▶ [Task description]:
Could you copy the data that follows exactly as written, but drop the pictures?

▶ [Recorded information]:

▶

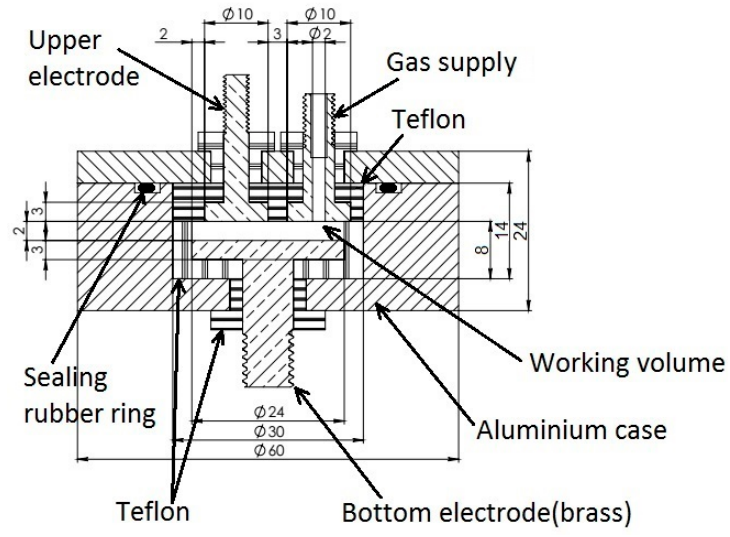
Figure 12. The dielectric measuring cell for studying gas hydrate formation/decomposition.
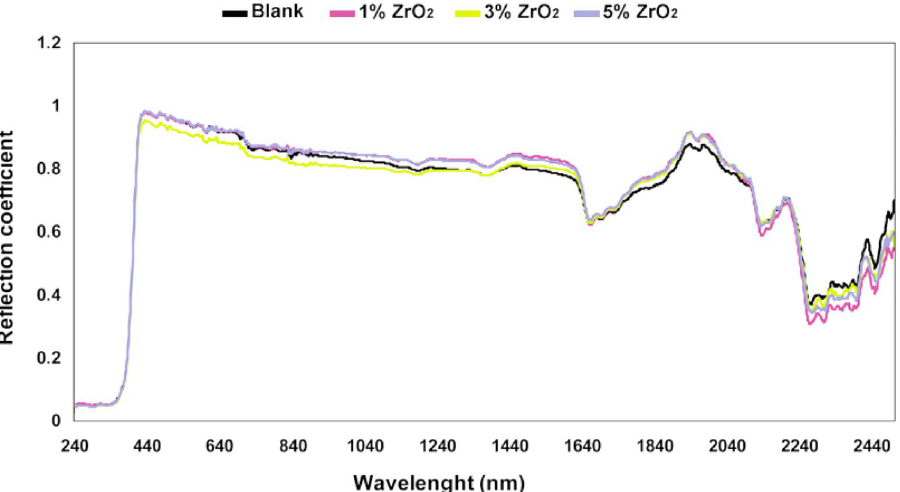
Figure 3. Absolute reflection coefficient of samples of nanocomposite coating for 0, 1, 3 and 5% of zirconium oxide nanoparticles in UV/VIS/NIR region.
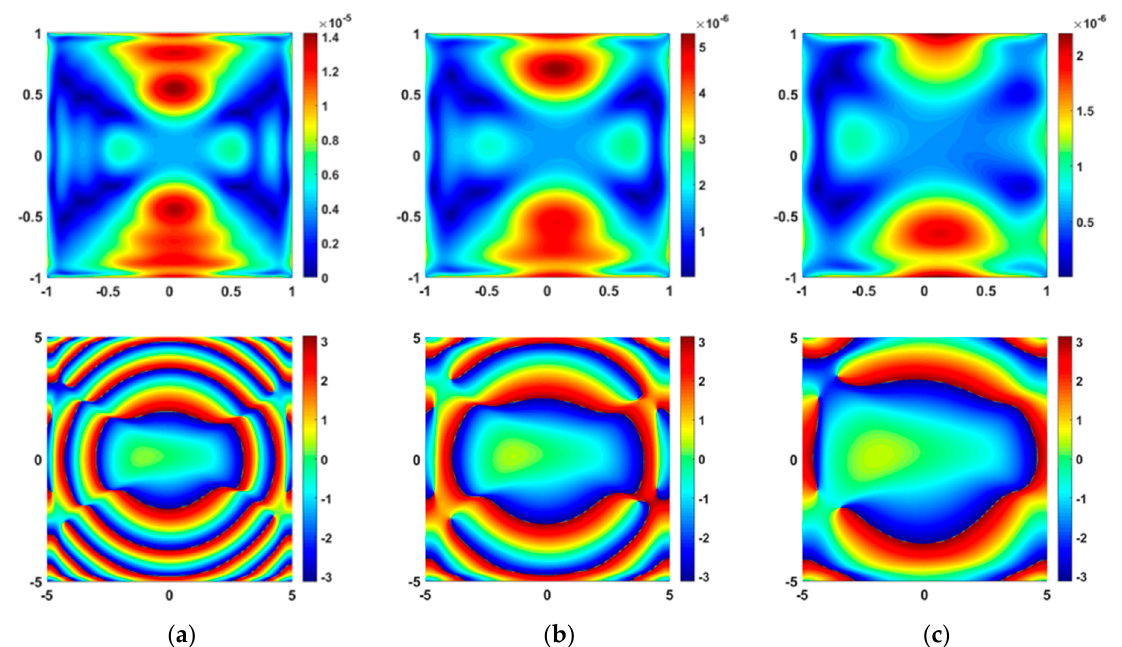
Figure 8. Intensity and phase distribution of electromagnetic vortex waves with transmission distance of ( a ) 1 km, ( b ) 5 km and ( c ) 10 km for multiplexing l = 1, 3, 5 under moderate turbulence conditions, with adaptive compensation.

◀

▶ [Response area]:
Figure 12. The dielectric measuring cell for studying gas hydrate formation/decomposition.
Figure 3. Absolute reflection coefficient of samples of nanocomposite coating for 0, 1, 3 and 5% of zirconium oxide nanoparticles in UV/VIS/NIR region.
Figure 8. Intensity and phase distribution of electromagnetic vortex waves with transmission distance of ( a ) 1 km, ( b ) 5 km and ( c ) 10 km for multiplexing l = 1, 3, 5 under moderate turbulence conditions, with adaptive compensation.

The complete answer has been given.